それ以来の女王で、実質初女王。いまこの時代に女王がいる、というのは、デンマークの先進的精神を象徴していることのようにもみえる。だからこそ、デンマーク人が彼女を誇っていたんだろうと推察している。

マルグレーテ2世が女王になった経緯もなかなか面白くて。1972 年から、彼女は君主となったわけだけれど、そのお膳立てとなったのが1953年の王位継承法。これをきっかけに男性しか継げなかったものを女性も継げるようになった

この法律ができたのは彼女が即位する約20年も前で、まだ彼女が10歳。前王の子供、3人姉妹の長女でしかないとき。

なぜ、この法律ができたかというと、従来の法律で王位継承しそうになっていたひと(前王の弟)が、あまりにも醜かった。加えて不人気だった、とのこと。

「もちろん誰も公には言わないけれど、あまりにも彼がアグリーだったから、法律が変わったの」

とても現実世界で起きていることとは思えなかった。
小さい国とはいえ、国家レベルで顔採用しちゃうなんてありなの?みん就に書かれるから気をつけなね。

話は飛んで、1週間後に王になるフレデリック皇太子の妻は、オーストラリア人らしい。だから、オーストラリアでも「オーストラリア人が、デンマーク王国のプリンセスになるぞ!」と湧いているんだって。

ちなみに、日本の天皇家はずっと血筋が途切れてない天皇家が継いでいる。これってほんとに海外と比較しても、異次元な神聖さだよね。日本の皇室に、外国の血が混ざることは、いつかあるのだろうか。

いろんな友達に話を聞いてみるとやっぱり、デンマーク人がデンマーク王国を誇りに思っていることを痛感する。

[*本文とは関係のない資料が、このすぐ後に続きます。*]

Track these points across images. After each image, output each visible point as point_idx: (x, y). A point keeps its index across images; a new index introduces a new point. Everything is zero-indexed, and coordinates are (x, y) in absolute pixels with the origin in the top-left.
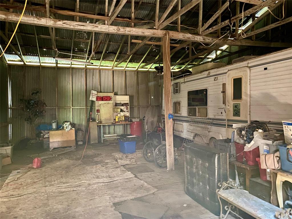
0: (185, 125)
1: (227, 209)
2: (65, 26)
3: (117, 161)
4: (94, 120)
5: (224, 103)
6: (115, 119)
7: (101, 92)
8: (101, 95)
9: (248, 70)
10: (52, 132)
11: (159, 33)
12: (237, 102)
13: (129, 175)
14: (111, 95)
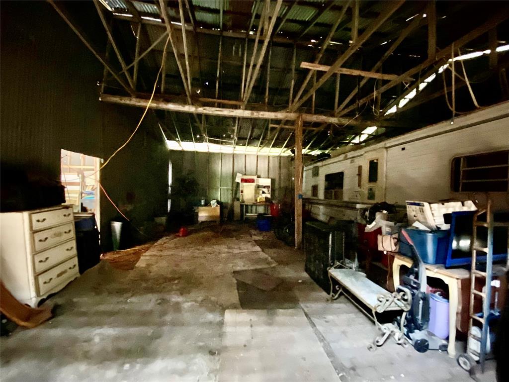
0: (321, 207)
1: (338, 289)
2: (205, 112)
3: (251, 236)
4: (238, 200)
5: (359, 185)
6: (257, 200)
7: (245, 175)
8: (245, 177)
9: (385, 150)
10: (200, 208)
11: (292, 116)
12: (372, 185)
13: (258, 248)
14: (255, 177)
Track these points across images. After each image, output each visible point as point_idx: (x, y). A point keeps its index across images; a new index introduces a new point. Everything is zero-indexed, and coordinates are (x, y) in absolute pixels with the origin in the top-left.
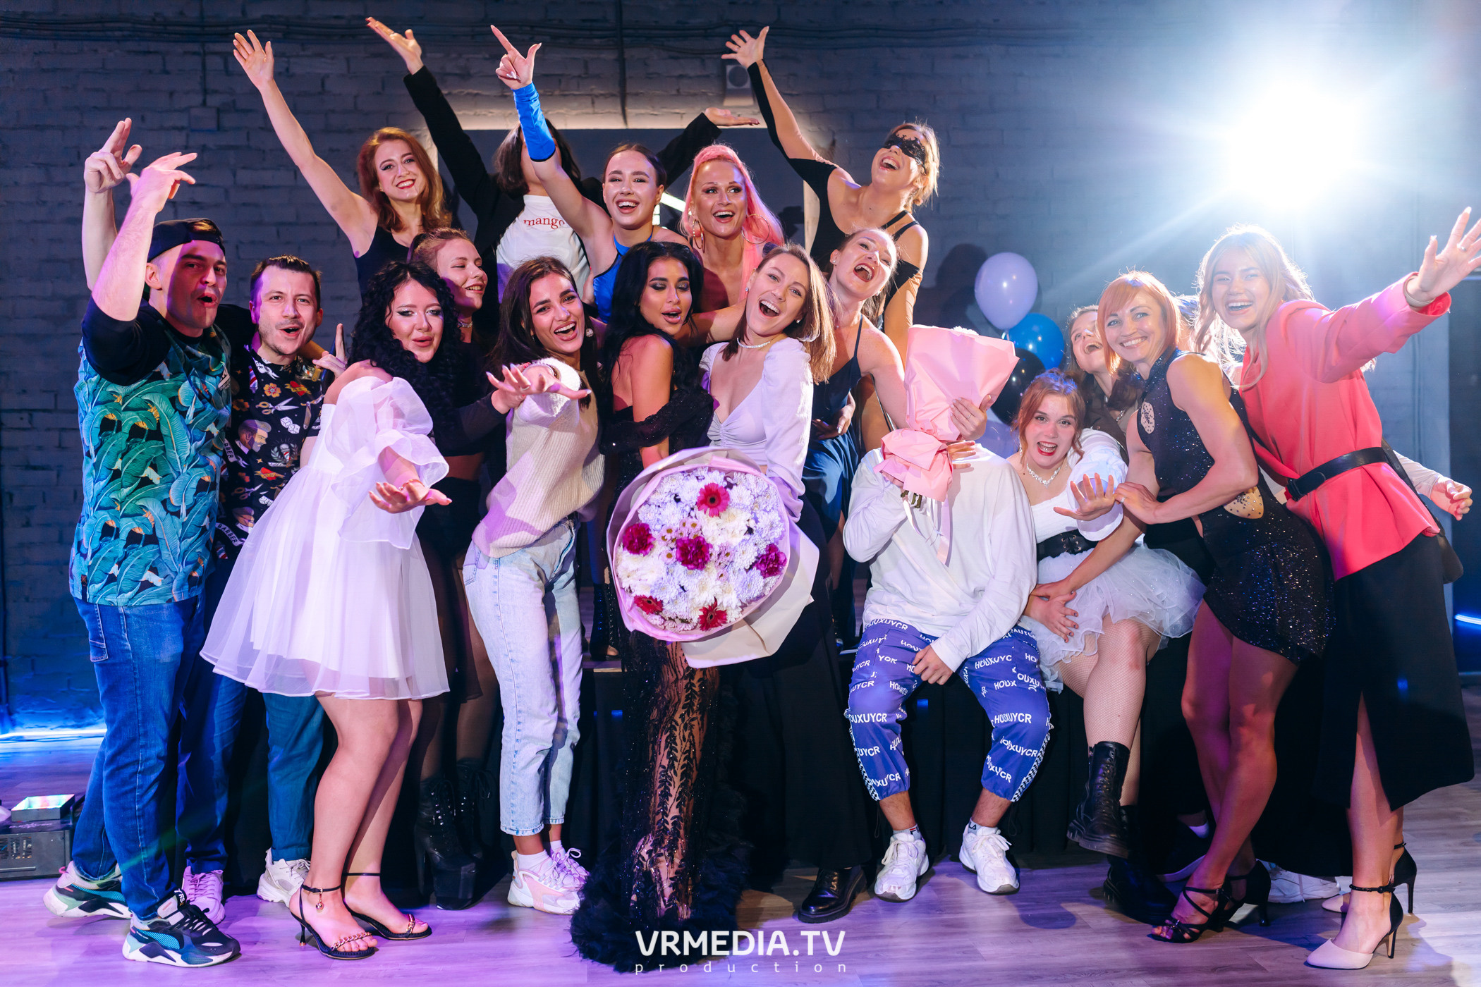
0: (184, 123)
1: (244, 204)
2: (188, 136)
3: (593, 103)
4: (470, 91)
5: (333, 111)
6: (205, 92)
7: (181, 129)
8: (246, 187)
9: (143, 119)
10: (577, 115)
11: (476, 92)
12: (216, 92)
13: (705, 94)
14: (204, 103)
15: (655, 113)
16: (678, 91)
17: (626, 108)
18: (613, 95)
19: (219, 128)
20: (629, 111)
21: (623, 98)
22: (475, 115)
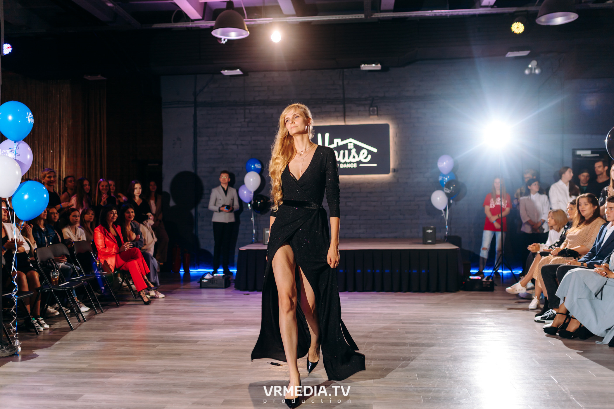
1: (253, 145)
3: (337, 118)
6: (245, 118)
7: (239, 127)
8: (254, 141)
9: (231, 125)
10: (333, 121)
12: (248, 118)
13: (365, 115)
14: (245, 121)
15: (353, 120)
16: (358, 114)
18: (342, 116)
19: (248, 127)
20: (346, 120)
21: (344, 116)
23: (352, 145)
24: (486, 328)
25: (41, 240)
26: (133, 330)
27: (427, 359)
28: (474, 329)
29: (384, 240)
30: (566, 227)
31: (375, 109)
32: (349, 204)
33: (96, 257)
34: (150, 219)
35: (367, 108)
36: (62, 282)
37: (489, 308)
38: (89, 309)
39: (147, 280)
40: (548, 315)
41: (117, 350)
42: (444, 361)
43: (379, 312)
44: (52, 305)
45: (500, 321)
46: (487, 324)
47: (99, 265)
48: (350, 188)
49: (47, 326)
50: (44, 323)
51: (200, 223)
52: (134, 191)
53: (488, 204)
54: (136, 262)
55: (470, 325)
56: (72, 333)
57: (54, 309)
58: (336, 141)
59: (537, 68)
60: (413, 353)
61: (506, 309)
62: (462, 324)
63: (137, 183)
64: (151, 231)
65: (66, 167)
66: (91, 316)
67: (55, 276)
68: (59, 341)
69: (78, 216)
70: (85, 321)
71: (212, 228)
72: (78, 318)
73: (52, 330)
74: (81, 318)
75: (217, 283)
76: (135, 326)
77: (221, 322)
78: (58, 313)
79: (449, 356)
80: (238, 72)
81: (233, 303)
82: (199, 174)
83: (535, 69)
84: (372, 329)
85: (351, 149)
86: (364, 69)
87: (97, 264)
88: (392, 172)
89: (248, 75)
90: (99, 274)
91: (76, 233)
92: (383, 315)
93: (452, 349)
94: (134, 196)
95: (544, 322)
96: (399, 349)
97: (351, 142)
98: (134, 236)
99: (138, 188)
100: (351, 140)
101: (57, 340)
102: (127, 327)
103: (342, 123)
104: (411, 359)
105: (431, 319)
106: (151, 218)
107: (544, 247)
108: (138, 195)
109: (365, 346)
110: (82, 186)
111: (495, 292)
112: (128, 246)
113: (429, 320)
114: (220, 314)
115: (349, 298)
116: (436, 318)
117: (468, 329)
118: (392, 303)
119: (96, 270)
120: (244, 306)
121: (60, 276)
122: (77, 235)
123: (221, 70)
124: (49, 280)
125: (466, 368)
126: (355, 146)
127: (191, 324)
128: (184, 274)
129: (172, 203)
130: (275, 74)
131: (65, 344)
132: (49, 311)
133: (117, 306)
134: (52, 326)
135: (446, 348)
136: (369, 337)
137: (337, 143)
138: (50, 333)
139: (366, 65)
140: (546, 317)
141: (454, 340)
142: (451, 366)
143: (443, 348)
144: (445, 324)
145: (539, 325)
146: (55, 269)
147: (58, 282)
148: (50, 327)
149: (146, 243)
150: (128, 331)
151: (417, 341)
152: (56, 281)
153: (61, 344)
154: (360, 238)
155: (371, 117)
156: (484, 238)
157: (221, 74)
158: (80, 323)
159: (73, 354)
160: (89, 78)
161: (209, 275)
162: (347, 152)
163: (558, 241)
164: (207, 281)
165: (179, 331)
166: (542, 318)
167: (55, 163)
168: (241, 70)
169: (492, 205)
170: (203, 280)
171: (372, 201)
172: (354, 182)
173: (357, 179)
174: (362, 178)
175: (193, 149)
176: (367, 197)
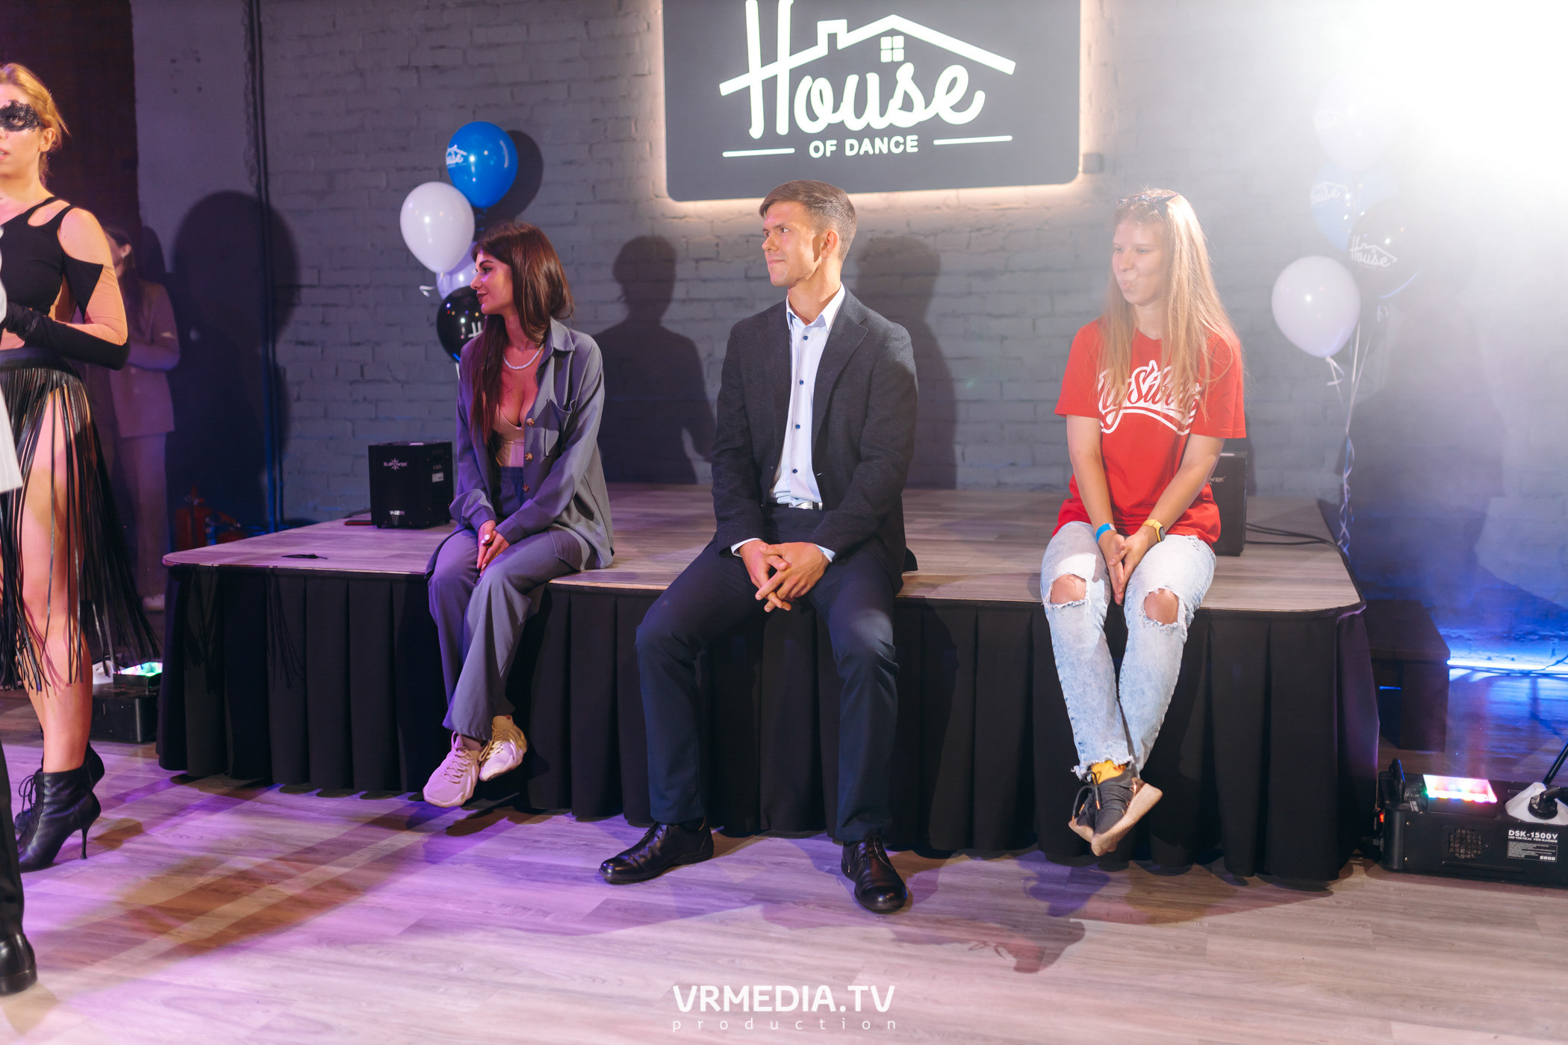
1: (481, 65)
8: (482, 47)
88: (1085, 171)
171: (989, 315)
172: (908, 224)
173: (926, 207)
174: (948, 207)
175: (246, 95)
176: (970, 294)
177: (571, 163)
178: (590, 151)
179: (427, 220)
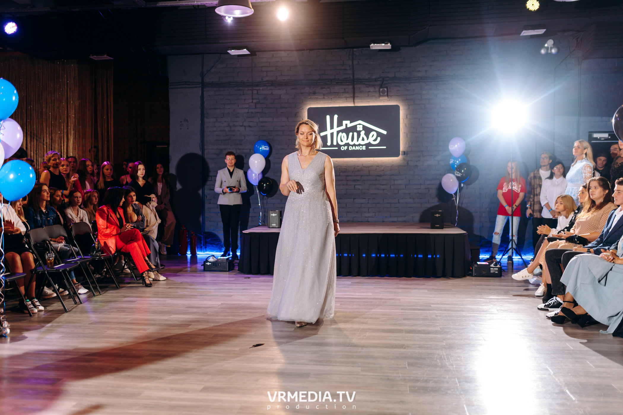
0: (248, 107)
1: (261, 126)
2: (248, 110)
3: (346, 99)
4: (316, 97)
5: (283, 103)
6: (253, 99)
7: (247, 108)
8: (262, 122)
9: (238, 106)
10: (342, 102)
11: (317, 97)
12: (255, 99)
13: (375, 96)
14: (252, 102)
15: (362, 101)
16: (368, 95)
17: (355, 100)
18: (351, 97)
19: (256, 108)
20: (356, 101)
21: (354, 98)
22: (317, 103)
23: (361, 126)
24: (488, 315)
25: (41, 222)
26: (127, 313)
27: (421, 347)
28: (475, 316)
29: (393, 224)
30: (576, 211)
31: (385, 90)
32: (357, 187)
33: (95, 239)
34: (153, 201)
35: (377, 89)
36: (58, 263)
37: (494, 294)
38: (87, 291)
39: (148, 261)
40: (552, 303)
41: (106, 333)
42: (438, 349)
43: (380, 297)
44: (49, 286)
45: (502, 308)
46: (489, 311)
47: (98, 248)
48: (359, 171)
49: (41, 308)
50: (39, 304)
51: (207, 206)
52: (137, 172)
53: (502, 189)
54: (136, 244)
55: (471, 311)
56: (66, 315)
57: (51, 290)
58: (345, 122)
59: (553, 47)
60: (407, 340)
61: (512, 296)
62: (463, 311)
63: (140, 164)
64: (154, 212)
65: (74, 148)
66: (89, 298)
67: (50, 257)
68: (51, 323)
69: (80, 197)
70: (81, 303)
71: (219, 210)
72: (74, 301)
73: (46, 311)
74: (77, 300)
75: (220, 266)
76: (130, 309)
77: (217, 306)
78: (55, 295)
79: (444, 344)
80: (245, 52)
81: (234, 286)
82: (206, 156)
83: (551, 48)
84: (370, 315)
85: (360, 131)
86: (373, 48)
87: (96, 246)
88: (402, 155)
89: (256, 55)
90: (98, 256)
91: (78, 214)
92: (383, 301)
93: (449, 336)
94: (137, 177)
95: (548, 310)
96: (393, 335)
97: (360, 124)
98: (135, 218)
99: (142, 169)
100: (360, 122)
101: (49, 322)
102: (122, 310)
103: (351, 105)
104: (404, 347)
105: (432, 305)
106: (154, 199)
107: (553, 232)
108: (142, 176)
109: (359, 332)
110: (85, 166)
111: (502, 278)
112: (130, 227)
113: (431, 306)
114: (218, 297)
115: (352, 283)
116: (438, 304)
117: (469, 316)
118: (395, 288)
119: (95, 252)
120: (244, 289)
121: (55, 258)
122: (79, 216)
123: (228, 50)
124: (42, 261)
125: (459, 357)
126: (364, 128)
127: (187, 308)
128: (191, 256)
129: (179, 186)
130: (283, 54)
131: (57, 326)
132: (46, 292)
133: (117, 288)
134: (47, 308)
135: (442, 336)
136: (365, 323)
137: (346, 125)
138: (44, 315)
139: (376, 44)
140: (550, 304)
141: (452, 327)
142: (445, 354)
143: (439, 336)
144: (446, 310)
145: (542, 313)
146: (50, 251)
147: (53, 264)
148: (44, 308)
149: (149, 225)
150: (122, 313)
151: (414, 328)
152: (51, 263)
153: (51, 326)
154: (368, 222)
155: (381, 98)
156: (496, 223)
157: (228, 53)
158: (76, 305)
159: (62, 336)
160: (94, 57)
161: (213, 258)
162: (355, 134)
163: (568, 226)
164: (210, 264)
165: (173, 314)
166: (545, 306)
167: (62, 144)
168: (248, 49)
169: (505, 189)
170: (207, 263)
171: (381, 185)
172: (362, 165)
173: (366, 161)
174: (371, 161)
175: (200, 131)
176: (376, 180)
177: (283, 149)
178: (288, 146)
179: (256, 162)
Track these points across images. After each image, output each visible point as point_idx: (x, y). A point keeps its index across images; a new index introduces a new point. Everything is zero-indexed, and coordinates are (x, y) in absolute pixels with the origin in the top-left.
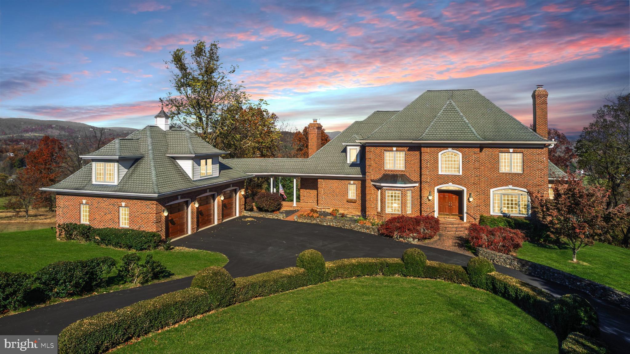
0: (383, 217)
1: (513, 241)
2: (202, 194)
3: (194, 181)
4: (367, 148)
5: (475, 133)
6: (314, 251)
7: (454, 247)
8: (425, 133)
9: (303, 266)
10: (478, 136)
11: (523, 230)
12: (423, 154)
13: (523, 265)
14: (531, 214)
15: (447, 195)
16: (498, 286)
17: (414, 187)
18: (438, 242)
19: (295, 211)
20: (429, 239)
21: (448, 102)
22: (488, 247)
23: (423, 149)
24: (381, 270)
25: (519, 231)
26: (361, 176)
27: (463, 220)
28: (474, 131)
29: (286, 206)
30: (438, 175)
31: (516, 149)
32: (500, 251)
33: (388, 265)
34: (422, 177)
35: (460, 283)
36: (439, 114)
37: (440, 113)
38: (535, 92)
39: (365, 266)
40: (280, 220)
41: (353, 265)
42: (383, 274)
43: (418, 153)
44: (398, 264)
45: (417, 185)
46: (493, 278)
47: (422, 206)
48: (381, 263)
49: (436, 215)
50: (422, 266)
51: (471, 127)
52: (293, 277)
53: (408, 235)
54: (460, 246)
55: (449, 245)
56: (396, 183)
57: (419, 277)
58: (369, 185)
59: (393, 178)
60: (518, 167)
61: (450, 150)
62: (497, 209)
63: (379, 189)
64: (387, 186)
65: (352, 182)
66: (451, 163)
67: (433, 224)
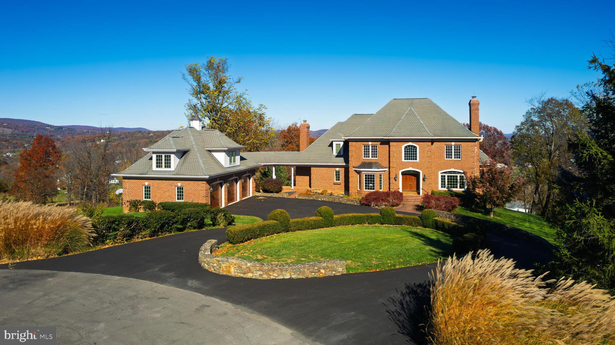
0: (362, 193)
1: (451, 204)
2: (231, 178)
3: (226, 168)
4: (350, 143)
5: (428, 131)
6: (327, 207)
7: (414, 211)
8: (393, 131)
9: (321, 216)
10: (430, 134)
11: (459, 198)
12: (391, 147)
13: (457, 217)
14: (467, 188)
15: (408, 177)
16: (439, 225)
17: (384, 171)
18: (403, 208)
19: (293, 192)
20: (396, 206)
21: (409, 109)
22: (435, 208)
23: (391, 143)
24: (367, 220)
25: (456, 198)
26: (345, 164)
27: (420, 194)
28: (427, 130)
29: (285, 189)
30: (402, 162)
31: (457, 143)
32: (443, 210)
33: (371, 217)
34: (391, 164)
35: (417, 226)
36: (402, 118)
37: (403, 116)
38: (470, 101)
39: (357, 217)
40: (285, 198)
41: (350, 217)
42: (368, 223)
43: (387, 146)
44: (378, 216)
45: (387, 169)
46: (436, 220)
47: (391, 185)
48: (367, 216)
49: (401, 190)
50: (393, 217)
51: (425, 127)
52: (317, 221)
53: (382, 204)
54: (417, 210)
55: (410, 209)
56: (371, 168)
57: (391, 224)
58: (352, 170)
59: (369, 165)
60: (458, 155)
61: (410, 144)
62: (443, 185)
63: (359, 173)
64: (365, 171)
65: (337, 169)
66: (411, 153)
67: (399, 196)
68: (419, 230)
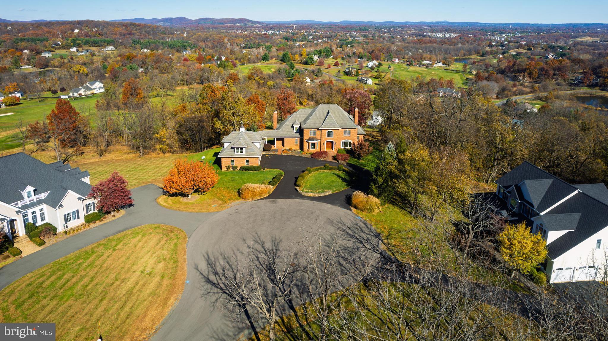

幸せの国さすがだね!という話ではない。彼らだって、議会や社会制度に対しては「ほんっとありえない!」と言っているのは日本と同じ。なんなら、日本以上に政治家に厳しくて食事会でどの政党を支持する・しないの話はあたりまえにある。それぞれが抱えている不満の数で言ったら多いかもしれない。

そんな彼らがそれでも「誇り」という感情を忘れていないのは、感謝している部分もたくさんあるからだと思う。わたしも日本に感謝を辞められないから、誇りに思ってしまう。

そのうえで彼らは、自分たちの言動や考え方が、世界を変えることを知っている。在るべき姿を理想のままにしない。主体的に社会に関わって、責任感を持って、良くなる未来を模索している。

そんな社会を率いたマルグレーテ2世。
愛される美しい生きざまは、どんな功績にも代えがたいものの感謝として、ずっと国民の誇りとして残るんだろう。